### Work required
Transcribe every line of text in the material below verbatim, omitting the pictures from your answer.
Recorded data START
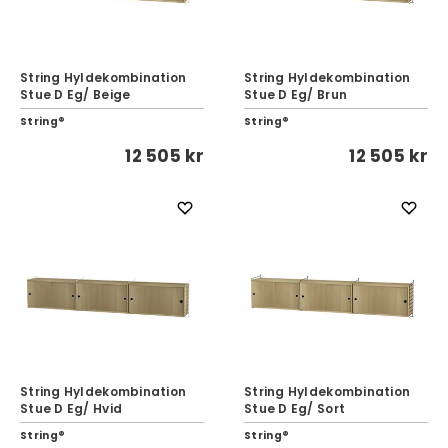
String Hyldekombination
String Hyldekombination
Stue D Eg/ Beige
Stue D Eg/ Brun
String®
String®
12 505 kr
12 505 kr
String Hyldekombination
String Hyldekombination
Stue D Eg/ Hvid
Stue D Eg/ Sort
String®
String®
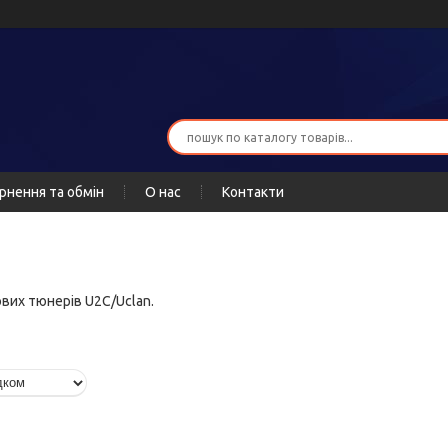
рнення та обмін
О нас
Контакти
вих тюнерів U2C/Uclan.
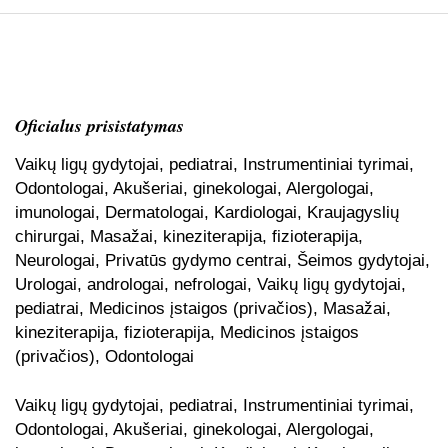
Oficialus prisistatymas
Vaikų ligų gydytojai, pediatrai, Instrumentiniai tyrimai,
Odontologai, Akušeriai, ginekologai, Alergologai,
imunologai, Dermatologai, Kardiologai, Kraujagyslių
chirurgai, Masažai, kineziterapija, fizioterapija,
Neurologai, Privatūs gydymo centrai, Šeimos gydytojai,
Urologai, andrologai, nefrologai, Vaikų ligų gydytojai,
pediatrai, Medicinos įstaigos (privačios), Masažai,
kineziterapija, fizioterapija, Medicinos įstaigos
(privačios), Odontologai
Vaikų ligų gydytojai, pediatrai, Instrumentiniai tyrimai,
Odontologai, Akušeriai, ginekologai, Alergologai,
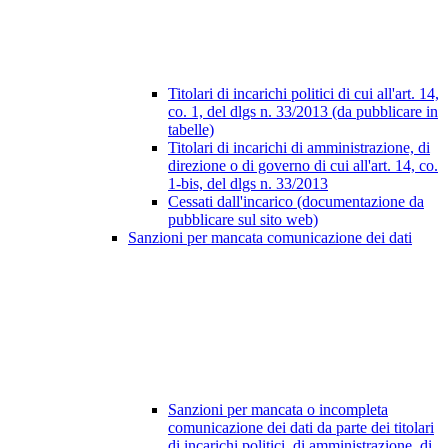
Titolari di incarichi politici di cui all'art. 14,
co. 1, del dlgs n. 33/2013 (da pubblicare in
tabelle)
Titolari di incarichi di amministrazione, di
direzione o di governo di cui all'art. 14, co.
1-bis, del dlgs n. 33/2013
Cessati dall'incarico (documentazione da
pubblicare sul sito web)
Sanzioni per mancata comunicazione dei dati
Sanzioni per mancata o incompleta
comunicazione dei dati da parte dei titolari
di incarichi politici, di amministrazione, di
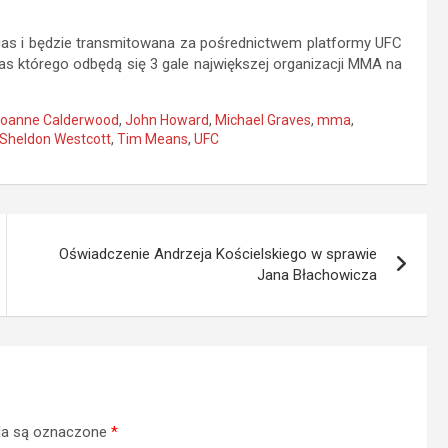
egas i będzie transmitowana za pośrednictwem platformy UFC
as którego odbędą się 3 gale największej organizacji MMA na
oanne Calderwood
,
John Howard
,
Michael Graves
,
mma
,
Sheldon Westcott
,
Tim Means
,
UFC
Oświadczenie Andrzeja Kościelskiego w sprawie
Jana Błachowicza
a są oznaczone
*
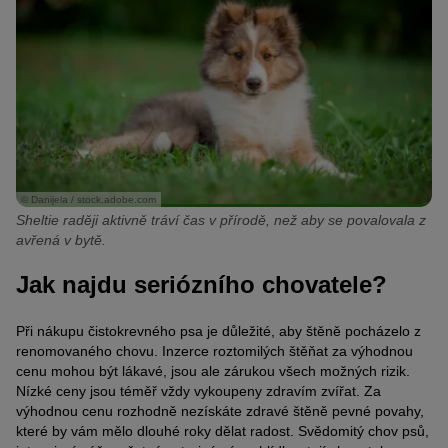
© Danijela / stock.adobe.com
Sheltie raději aktivně tráví čas v přírodě, než aby se povalovala z
avřená v bytě.
Jak najdu seriózního chovatele?
Při nákupu čistokrevného psa je důležité, aby štěně pocházelo z
renomovaného chovu. Inzerce roztomilých štěňat za výhodnou
cenu mohou být lákavé, jsou ale zárukou všech možných rizik.
Nízké ceny jsou téměř vždy vykoupeny zdravím zvířat. Za
výhodnou cenu rozhodně nezískáte zdravé štěně pevné povahy,
které by vám mělo dlouhé roky dělat radost. Svědomitý chov psů,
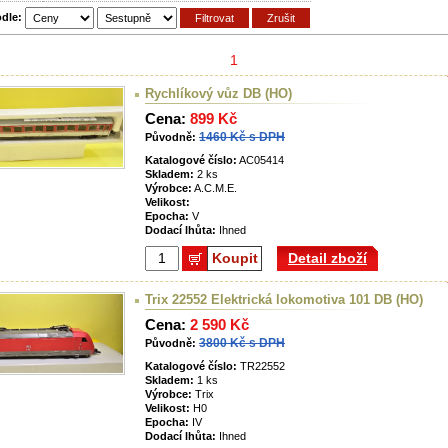
odle:
1
Rychlíkový vůz DB (HO)
Cena:
899 Kč
1460 Kč s DPH
Původně:
Katalogové číslo:
AC05414
Skladem:
2 ks
Výrobce:
A.C.M.E.
Velikost:
Epocha:
V
Dodací lhůta:
Ihned
Koupit
Detail zboží
Trix 22552 Elektrická lokomotiva 101 DB (HO)
Cena:
2 590 Kč
3800 Kč s DPH
Původně:
Katalogové číslo:
TR22552
Skladem:
1 ks
Výrobce:
Trix
Velikost:
H0
Epocha:
IV
Dodací lhůta:
Ihned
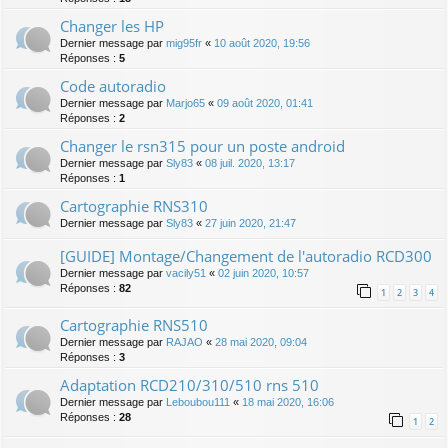
Changer les HP
Dernier message par
mig95fr
«
10 août 2020, 19:56
Réponses :
5
Code autoradio
Dernier message par
Marjo65
«
09 août 2020, 01:41
Réponses :
2
Changer le rsn315 pour un poste android
Dernier message par
Sly83
«
08 juil. 2020, 13:17
Réponses :
1
Cartographie RNS310
Dernier message par
Sly83
«
27 juin 2020, 21:47
[GUIDE] Montage/Changement de l'autoradio RCD300
Dernier message par
vacily51
«
02 juin 2020, 10:57
Réponses :
82
1
2
3
4
Cartographie RNS510
Dernier message par
RAJAO
«
28 mai 2020, 09:04
Réponses :
3
Adaptation RCD210/310/510 rns 510
Dernier message par
Leboubou111
«
18 mai 2020, 16:06
Réponses :
28
1
2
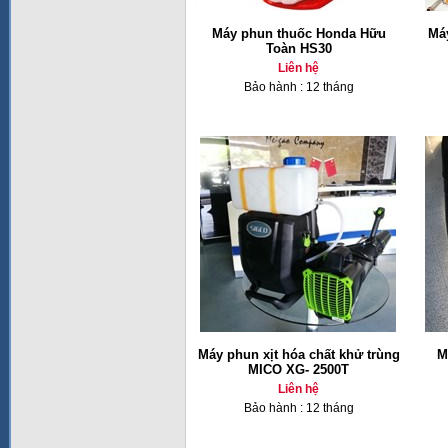
Máy phun thuốc Honda Hữu
Má
Toàn HS30
Liên hệ
Bảo hành : 12 tháng
Máy phun xịt hóa chất khử trùng
M
MICO XG- 2500T
Liên hệ
Bảo hành : 12 tháng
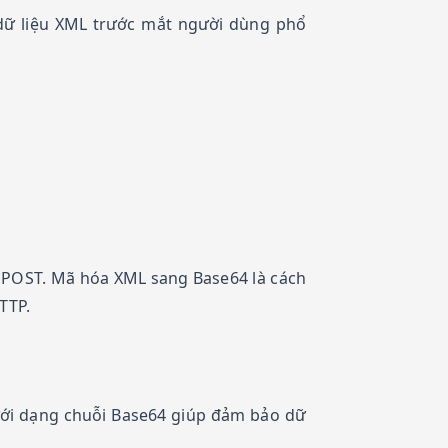
 dữ liệu XML trước mắt người dùng phổ
N POST. Mã hóa XML sang Base64 là cách
TTP.
 dưới dạng chuỗi Base64 giúp đảm bảo dữ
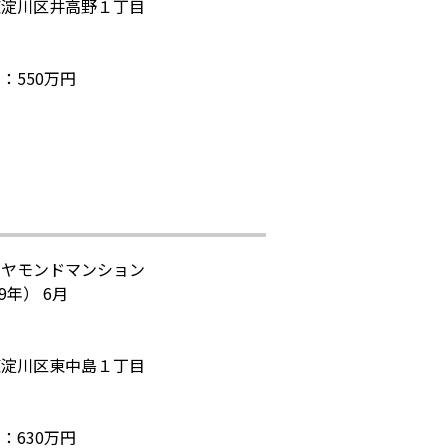
東淀川区井高野１丁目
：550万円
イヤモンドマンション
9年） 6月
東淀川区東中島１丁目
：630万円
Recorded data END
### Answer section
String Hyldekombination
String Hyldekombination
Stue D Eg/ Beige
Stue D Eg/ Brun
String®
String®
12 505 kr
12 505 kr
String Hyldekombination
String Hyldekombination
Stue D Eg/ Hvid
Stue D Eg/ Sort
String®
String®
рнення та обмін
О нас
Контакти
вих тюнерів U2C/Uclan.
Oficialus prisistatymas
Vaikų ligų gydytojai, pediatrai, Instrumentiniai tyrimai,
Odontologai, Akušeriai, ginekologai, Alergologai,
imunologai, Dermatologai, Kardiologai, Kraujagyslių
chirurgai, Masažai, kineziterapija, fizioterapija,
Neurologai, Privatūs gydymo centrai, Šeimos gydytojai,
Urologai, andrologai, nefrologai, Vaikų ligų gydytojai,
pediatrai, Medicinos įstaigos (privačios), Masažai,
kineziterapija, fizioterapija, Medicinos įstaigos
(privačios), Odontologai
Vaikų ligų gydytojai, pediatrai, Instrumentiniai tyrimai,
Odontologai, Akušeriai, ginekologai, Alergologai,
Titolari di incarichi politici di cui all'art. 14,
co. 1, del dlgs n. 33/2013 (da pubblicare in
tabelle)
Titolari di incarichi di amministrazione, di
direzione o di governo di cui all'art. 14, co.
1-bis, del dlgs n. 33/2013
Cessati dall'incarico (documentazione da
pubblicare sul sito web)
Sanzioni per mancata comunicazione dei dati
Sanzioni per mancata o incompleta
comunicazione dei dati da parte dei titolari
di incarichi politici, di amministrazione, di
egas i będzie transmitowana za pośrednictwem platformy UFC
as którego odbędą się 3 gale największej organizacji MMA na
oanne Calderwood
,
John Howard
,
Michael Graves
,
mma
,
Sheldon Westcott
,
Tim Means
,
UFC
Oświadczenie Andrzeja Kościelskiego w sprawie
Jana Błachowicza
a są oznaczone
*
© Danijela / stock.adobe.com
Sheltie raději aktivně tráví čas v přírodě, než aby se povalovala z
avřená v bytě.
Jak najdu seriózního chovatele?
Při nákupu čistokrevného psa je důležité, aby štěně pocházelo z
renomovaného chovu. Inzerce roztomilých štěňat za výhodnou
cenu mohou být lákavé, jsou ale zárukou všech možných rizik.
Nízké ceny jsou téměř vždy vykoupeny zdravím zvířat. Za
výhodnou cenu rozhodně nezískáte zdravé štěně pevné povahy,
které by vám mělo dlouhé roky dělat radost. Svědomitý chov psů,
odle:
1
Rychlíkový vůz DB (HO)
Cena:
899 Kč
1460 Kč s DPH
Původně:
Katalogové číslo:
AC05414
Skladem:
2 ks
Výrobce:
A.C.M.E.
Velikost:
Epocha:
V
Dodací lhůta:
Ihned
Koupit
Detail zboží
Trix 22552 Elektrická lokomotiva 101 DB (HO)
Cena:
2 590 Kč
3800 Kč s DPH
Původně:
Katalogové číslo:
TR22552
Skladem:
1 ks
Výrobce:
Trix
Velikost:
H0
Epocha:
IV
Dodací lhůta:
Ihned
Changer les HP
Dernier message par
mig95fr
«
10 août 2020, 19:56
Réponses :
5
Code autoradio
Dernier message par
Marjo65
«
09 août 2020, 01:41
Réponses :
2
Changer le rsn315 pour un poste android
Dernier message par
Sly83
«
08 juil. 2020, 13:17
Réponses :
1
Cartographie RNS310
Dernier message par
Sly83
«
27 juin 2020, 21:47
[GUIDE] Montage/Changement de l'autoradio RCD300
Dernier message par
vacily51
«
02 juin 2020, 10:57
Réponses :
82
1
2
3
4
Cartographie RNS510
Dernier message par
RAJAO
«
28 mai 2020, 09:04
Réponses :
3
Adaptation RCD210/310/510 rns 510
Dernier message par
Leboubou111
«
18 mai 2020, 16:06
Réponses :
28
1
2
Máy phun thuốc Honda Hữu
Má
Toàn HS30
Liên hệ
Bảo hành : 12 tháng
Máy phun xịt hóa chất khử trùng
M
MICO XG- 2500T
Liên hệ
Bảo hành : 12 tháng
 dữ liệu XML trước mắt người dùng phổ
N POST. Mã hóa XML sang Base64 là cách
TTP.
 dưới dạng chuỗi Base64 giúp đảm bảo dữ
東淀川区井高野１丁目
：550万円
イヤモンドマンション
9年） 6月
東淀川区東中島１丁目
：630万円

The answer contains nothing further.